The Third Circuit Breathes New Life Into Harrassment Claims

Published: August 29, 2018

Employers defend harassment claims not involving a loss of tangible employment benefits (i.e., hiring/firing, promotion, reassignment, changes in benefits) with a two-prong defense.  First, they show that they exercised reasonable care to avoid such conduct and eliminate it if it occurs (an effective policy and prompt corrective action).  Second, employers show that the complaining employee failed to act with reasonable care to take advantage of the policy.  Employers are successful in obtaining summary judgments in such scenarios where the employee flounders on the second prong by either totally failing to use the policy or doing so belatedly – even as short as two to four months after the incident occurred.  Complaining employees try to keep their claims alive, often by claiming that their failure to promptly invoke the harassment policy was not unreasonable.  A generalized fear of retaliation, unsupported by specific evidence, has not carried the day for employees, and employers have successfully disposed of such cases on summary judgment.

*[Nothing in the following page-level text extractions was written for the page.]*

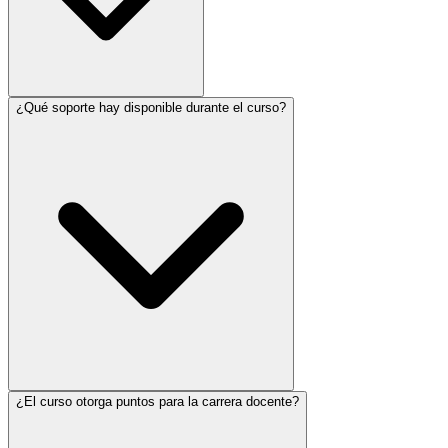
¿Qué soporte hay disponible durante el curso?
¿El curso otorga puntos para la carrera docente?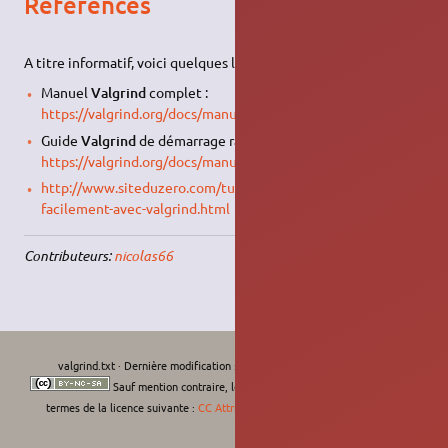
Références
A titre informatif, voici quelques liens :
Manuel
Valgrind
complet :
https://valgrind.org/docs/manual/index.html
Guide
Valgrind
de démarrage rapide :
https://valgrind.org/docs/manual/QuickStart.html
http://www.siteduzero.com/tutoriel-3-473022-debuguer-
facilement-avec-valgrind.html
Contributeurs:
nicolas66
valgrind.txt
· Dernière modification :
Le 01/09/2022, 00:07
de
moths-art
Sauf mention contraire, le contenu de ce wiki est placé sous les
termes de la licence suivante :
CC Attribution-Noncommercial-Share Alike 4.0
International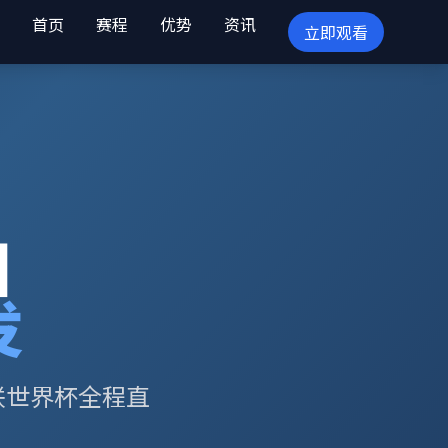
首页
赛程
优势
资讯
立即观看
目
发
联世界杯全程直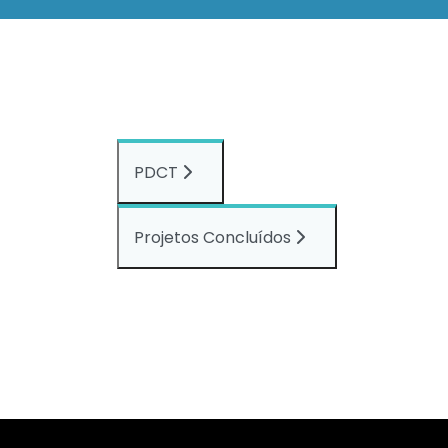
PDCT
Projetos Concluídos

In a July 2018 opinion, Minarsky v. Susquehanna County, the Third Circuit refined this analysis, finding workplace harassment to be highly circumstance-specific.  According to the Circuit Court, the failure to report, or a belated report, does not, in and of itself, entitle the employer to summary judgment.  Pursuant to this opinion, courts within the Third Circuit, (Pennsylvania, Delaware, New Jersey, and the Virgin Islands), must consider the reasonableness of the employee’s action/inaction – “a paradigmatic question for a jury.”  Thus, if a genuinely-held subjective belief of retaliation appears to be well-founded, this belief would create a jury question.  If the jury found this subjective belief to be objectively reasonable, the belief would defeat the second prong of the employer’s defense and permit the jury to resolve the employee’s underlying harassment claim – awarding damages and attorney fees if resolved in the employee’s favor.

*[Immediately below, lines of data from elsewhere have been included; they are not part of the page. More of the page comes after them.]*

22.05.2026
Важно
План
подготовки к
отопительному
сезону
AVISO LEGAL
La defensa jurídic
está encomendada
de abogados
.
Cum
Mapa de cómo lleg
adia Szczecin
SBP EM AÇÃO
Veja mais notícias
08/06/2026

Examples of factors that may be found to be objectively reasonable for the employee’s inaction include, among others, the parties’ working relationship, the conduct of the accused towards others, the employer’s follow-up and action on prior incidents and documentation thereof. If the complaining employee is able to present objective evidence of this nature, then according to the Circuit Court, the employee has created an issue of fact as to the reasonableness of his inaction which must be submitted to the jury for resolution and not short-circuited by the District Court’s award for summary judgment in the employer’s favor.

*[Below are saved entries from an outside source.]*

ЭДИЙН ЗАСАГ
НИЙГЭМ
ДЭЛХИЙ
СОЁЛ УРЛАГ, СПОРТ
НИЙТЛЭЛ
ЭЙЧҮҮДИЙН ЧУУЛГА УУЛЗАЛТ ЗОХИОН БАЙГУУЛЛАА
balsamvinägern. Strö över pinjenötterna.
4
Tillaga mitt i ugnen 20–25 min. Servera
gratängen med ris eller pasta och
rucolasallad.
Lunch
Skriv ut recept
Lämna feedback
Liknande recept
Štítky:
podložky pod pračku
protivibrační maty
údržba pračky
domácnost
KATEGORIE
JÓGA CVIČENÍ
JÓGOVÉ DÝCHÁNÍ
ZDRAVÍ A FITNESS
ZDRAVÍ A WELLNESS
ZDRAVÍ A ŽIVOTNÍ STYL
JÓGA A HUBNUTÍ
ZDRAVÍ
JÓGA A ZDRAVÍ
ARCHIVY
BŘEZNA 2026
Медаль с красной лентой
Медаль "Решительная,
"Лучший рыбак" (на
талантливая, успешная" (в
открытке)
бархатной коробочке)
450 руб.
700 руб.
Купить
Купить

In today’s society, so many people refuse to take responsibility for their own actions/inaction. An employee who receives proper life support – i.e., “coaching” from his/her attorney – now will come forward with some rationale for his/her failure to timely utilize the harassment reporting procedure.  If this rationale is based on any objectivity, District Courts within the Third Circuit are required to permit the jury to consider the reasonableness of the employee’s dereliction, along with the rest of the case.  Employers within the Third Circuit now, more than ever before, must be more prepared to defend harassment cases all the way to a jury verdict.  They, therefore, should ensure that their harassment policies are up-to-date and that they do prompt, through, and appropriate corrective action based upon any utilization of those policies.